Per favore, trascrivi parola per parola il passo dell'estratto sui ricorsi che comincia con le parole "6.1. Con il" e si chiude dopo "induzione alla prostituzione.".

### ESTRATTO DEL DOCUMENTO ###

5.2. Con il quarto motivo si censura la violazione dell’articolo 606 c.p.p., comma 1, lettera b) ed e), in relazione agli articoli 125 e 192 c.p.p., articolo 110 c.p., articolo 112 c.p., n. 1 e L. n. 75 del 1958, articolo 3, comma 1, nn. 4, 6, 7, 8, 4, nn. 1 e 7. L. n. 146 del 2006. Ad avviso del ricorrente, la Corte territoriale avrebbe erroneamente confermato la penale responsabilita’ per il delitto di cui al capo A) fondandosi esclusivamente su materiale probatorio (conversazioni telefoniche, messaggi sms ed esiti di alcuni servizi di p.g.) ritenuto privo di sicura concludenza.
6. Il ricorso proposto nel comune interesse di (OMISSIS) e di (OMISSIS) e’ affidato a quattro motivi, i primi tre coincidenti con quelli dedotti nell’interesse dei coimputati.
6.1. Con il quarto motivo si censura la violazione dell’articolo 606 c.p.p., comma 1, lettera b) ed e), in relazione agli articoli 125 e 192 c.p.p., articolo 110 c.p., articolo 112 c.p., n. 1 e L. n. 75 del 1958, articolo 3, comma 1, nn. 4, 6, 7, 8, 4, nn. 1 e 7. L. n. 146 del 2006. Evidenziano le ricorrenti come, in maniera illogica, con riferimento al delitto di cui al capo A), la Corte territoriale abbia ritenuto che la (OMISSIS) e la (OMISSIS) rivestano il duplice e inconciliabile ruolo di imputate e di persone offese del reato, e non emergendo alcun elemento da cui desumere il loro coinvolgimento nelle attivita’ di reclutamento o di induzione alla prostituzione.
7. Il ricorso proposto nell’interesse di (OMISSIS) e’ affidato a quattro motivi e, anche in tal caso, i primi tre motivi sono comuni a quelli dei coimputati.
7.1. Con il quarto motivo si eccepisce la violazione dell’articolo 606 c.p.p., comma 1, lettera b) ed e), in relazione agli articoli 125 e 192 c.p.p., articolo 110 c.p., articolo 112 c.p., n. 1 e L. n. 75 del 1958, articolo 3, comma 1, nn. 4, 6, 7, 8, 4, nn. 1 e 7. L. n. 146 del 2006. Il ricorrente contesta la sentenza impugnata, laddove ha confermato la penale responsabilita’ per il capo A) unicamente sulla base di tre conversazioni telefoniche intercettate tra il 26 e il 15 luglio, e sugli esiti di alcuni operazioni di controllo; osserva inoltre il ricorrente: che dalle conversazioni intercettate non emergerebbe che le somme di denaro indicate da (OMISSIS) derivassero dall’attivita’ di sfruttamento della prostituzione; che i tre controlli con (OMISSIS) avrebbero carattere neutro; che non vi e’ prova che le somma di denaro trasferite in Romania derivassero dall’attivita’ di meretricio.

CONSIDERATO IN DIRITTO

1. Il ricorso presentato nell’interesse di (OMISSIS) e’ infondato.

### DATI MOSTRATI ###

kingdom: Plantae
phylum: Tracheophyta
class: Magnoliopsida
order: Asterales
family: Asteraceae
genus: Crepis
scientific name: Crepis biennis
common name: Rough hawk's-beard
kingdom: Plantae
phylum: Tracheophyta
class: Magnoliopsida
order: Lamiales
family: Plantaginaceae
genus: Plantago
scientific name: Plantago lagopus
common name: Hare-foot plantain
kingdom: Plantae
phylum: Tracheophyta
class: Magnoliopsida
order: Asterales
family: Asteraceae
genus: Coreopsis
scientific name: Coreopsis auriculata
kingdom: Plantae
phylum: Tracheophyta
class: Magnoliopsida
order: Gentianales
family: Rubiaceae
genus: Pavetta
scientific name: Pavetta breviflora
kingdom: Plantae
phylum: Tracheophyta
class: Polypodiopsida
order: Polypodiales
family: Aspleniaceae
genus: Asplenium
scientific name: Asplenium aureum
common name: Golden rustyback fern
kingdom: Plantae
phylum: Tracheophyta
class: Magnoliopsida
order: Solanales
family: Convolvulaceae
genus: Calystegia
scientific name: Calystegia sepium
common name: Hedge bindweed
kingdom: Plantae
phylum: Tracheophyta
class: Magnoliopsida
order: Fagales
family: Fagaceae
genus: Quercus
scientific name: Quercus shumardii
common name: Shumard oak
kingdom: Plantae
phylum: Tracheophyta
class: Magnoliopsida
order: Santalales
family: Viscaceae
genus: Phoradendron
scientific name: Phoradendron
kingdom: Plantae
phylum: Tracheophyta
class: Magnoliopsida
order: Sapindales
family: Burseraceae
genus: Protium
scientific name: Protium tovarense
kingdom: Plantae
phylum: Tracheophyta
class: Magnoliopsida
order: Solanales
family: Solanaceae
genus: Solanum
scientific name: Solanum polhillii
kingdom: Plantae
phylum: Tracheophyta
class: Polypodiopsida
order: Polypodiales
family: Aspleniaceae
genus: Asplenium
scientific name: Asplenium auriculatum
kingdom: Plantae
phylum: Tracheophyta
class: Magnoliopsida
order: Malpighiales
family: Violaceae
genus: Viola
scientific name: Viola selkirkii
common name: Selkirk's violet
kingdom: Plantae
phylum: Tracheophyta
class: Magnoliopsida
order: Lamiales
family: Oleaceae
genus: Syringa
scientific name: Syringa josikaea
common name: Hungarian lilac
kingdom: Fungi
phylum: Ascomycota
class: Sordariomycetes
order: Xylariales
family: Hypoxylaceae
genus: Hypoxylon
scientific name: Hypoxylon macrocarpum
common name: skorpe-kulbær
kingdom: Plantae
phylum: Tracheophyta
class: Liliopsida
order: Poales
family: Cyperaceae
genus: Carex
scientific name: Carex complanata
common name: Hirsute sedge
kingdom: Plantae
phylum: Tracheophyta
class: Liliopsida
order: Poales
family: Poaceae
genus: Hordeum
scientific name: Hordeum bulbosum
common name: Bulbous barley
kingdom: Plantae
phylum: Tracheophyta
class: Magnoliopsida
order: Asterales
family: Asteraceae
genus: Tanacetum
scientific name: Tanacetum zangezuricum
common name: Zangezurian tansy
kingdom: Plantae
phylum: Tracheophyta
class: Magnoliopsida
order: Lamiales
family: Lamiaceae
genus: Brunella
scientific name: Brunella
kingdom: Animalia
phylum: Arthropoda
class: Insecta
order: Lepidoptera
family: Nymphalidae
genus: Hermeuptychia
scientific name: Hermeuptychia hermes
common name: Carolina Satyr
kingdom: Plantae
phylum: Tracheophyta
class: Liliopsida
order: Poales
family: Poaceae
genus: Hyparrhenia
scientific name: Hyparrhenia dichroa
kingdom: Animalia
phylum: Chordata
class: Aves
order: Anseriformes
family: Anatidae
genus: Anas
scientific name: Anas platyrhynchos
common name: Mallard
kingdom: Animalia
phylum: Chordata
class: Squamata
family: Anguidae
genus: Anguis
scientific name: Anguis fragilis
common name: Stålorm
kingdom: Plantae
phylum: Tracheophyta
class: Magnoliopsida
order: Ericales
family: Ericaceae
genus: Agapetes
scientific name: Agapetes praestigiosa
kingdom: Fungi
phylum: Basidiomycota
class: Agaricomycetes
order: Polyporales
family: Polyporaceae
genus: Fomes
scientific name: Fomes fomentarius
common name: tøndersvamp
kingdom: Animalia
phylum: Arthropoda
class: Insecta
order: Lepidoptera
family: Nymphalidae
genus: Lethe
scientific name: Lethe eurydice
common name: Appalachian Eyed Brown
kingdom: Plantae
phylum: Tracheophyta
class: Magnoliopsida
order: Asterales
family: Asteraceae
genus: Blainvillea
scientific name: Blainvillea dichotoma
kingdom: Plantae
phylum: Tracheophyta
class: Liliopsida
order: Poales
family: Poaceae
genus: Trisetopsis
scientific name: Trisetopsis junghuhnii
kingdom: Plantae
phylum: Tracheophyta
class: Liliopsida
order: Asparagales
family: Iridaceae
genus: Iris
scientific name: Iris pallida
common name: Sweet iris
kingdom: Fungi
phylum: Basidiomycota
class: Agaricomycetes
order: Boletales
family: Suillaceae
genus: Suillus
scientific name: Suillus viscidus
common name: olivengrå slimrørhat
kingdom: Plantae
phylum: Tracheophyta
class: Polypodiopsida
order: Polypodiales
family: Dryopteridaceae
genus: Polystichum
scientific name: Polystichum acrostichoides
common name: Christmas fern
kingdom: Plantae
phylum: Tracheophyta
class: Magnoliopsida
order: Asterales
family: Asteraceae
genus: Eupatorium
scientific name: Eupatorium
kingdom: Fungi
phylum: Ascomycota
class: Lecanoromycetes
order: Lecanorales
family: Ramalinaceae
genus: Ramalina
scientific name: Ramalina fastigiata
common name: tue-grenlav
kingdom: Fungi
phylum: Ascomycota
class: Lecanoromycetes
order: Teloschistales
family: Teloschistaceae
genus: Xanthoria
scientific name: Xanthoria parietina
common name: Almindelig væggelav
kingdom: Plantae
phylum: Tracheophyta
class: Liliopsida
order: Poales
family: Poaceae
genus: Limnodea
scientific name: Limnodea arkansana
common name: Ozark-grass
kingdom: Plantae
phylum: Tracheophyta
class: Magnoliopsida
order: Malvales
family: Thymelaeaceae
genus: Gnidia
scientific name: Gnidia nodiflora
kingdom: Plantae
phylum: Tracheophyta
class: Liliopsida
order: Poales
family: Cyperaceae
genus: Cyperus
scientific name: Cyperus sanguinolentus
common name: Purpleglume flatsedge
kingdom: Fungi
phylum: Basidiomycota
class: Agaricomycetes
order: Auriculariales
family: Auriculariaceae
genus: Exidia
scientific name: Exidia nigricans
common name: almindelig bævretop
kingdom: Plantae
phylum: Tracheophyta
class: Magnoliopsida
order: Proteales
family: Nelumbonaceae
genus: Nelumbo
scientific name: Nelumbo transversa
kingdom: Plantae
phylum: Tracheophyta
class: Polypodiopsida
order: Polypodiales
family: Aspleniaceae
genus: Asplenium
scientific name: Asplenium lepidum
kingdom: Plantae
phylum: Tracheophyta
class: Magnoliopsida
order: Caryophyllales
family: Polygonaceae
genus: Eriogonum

###

**RISULTATO DEL COMPITO:**
6.1. Con il quarto motivo si censura la violazione dell’articolo 606 c.p.p., comma 1, lettera b) ed e), in relazione agli articoli 125 e 192 c.p.p., articolo 110 c.p., articolo 112 c.p., n. 1 e L. n. 75 del 1958, articolo 3, comma 1, nn. 4, 6, 7, 8, 4, nn. 1 e 7. L. n. 146 del 2006. Evidenziano le ricorrenti come, in maniera illogica, con riferimento al delitto di cui al capo A), la Corte territoriale abbia ritenuto che la (OMISSIS) e la (OMISSIS) rivestano il duplice e inconciliabile ruolo di imputate e di persone offese del reato, e non emergendo alcun elemento da cui desumere il loro coinvolgimento nelle attivita’ di reclutamento o di induzione alla prostituzione.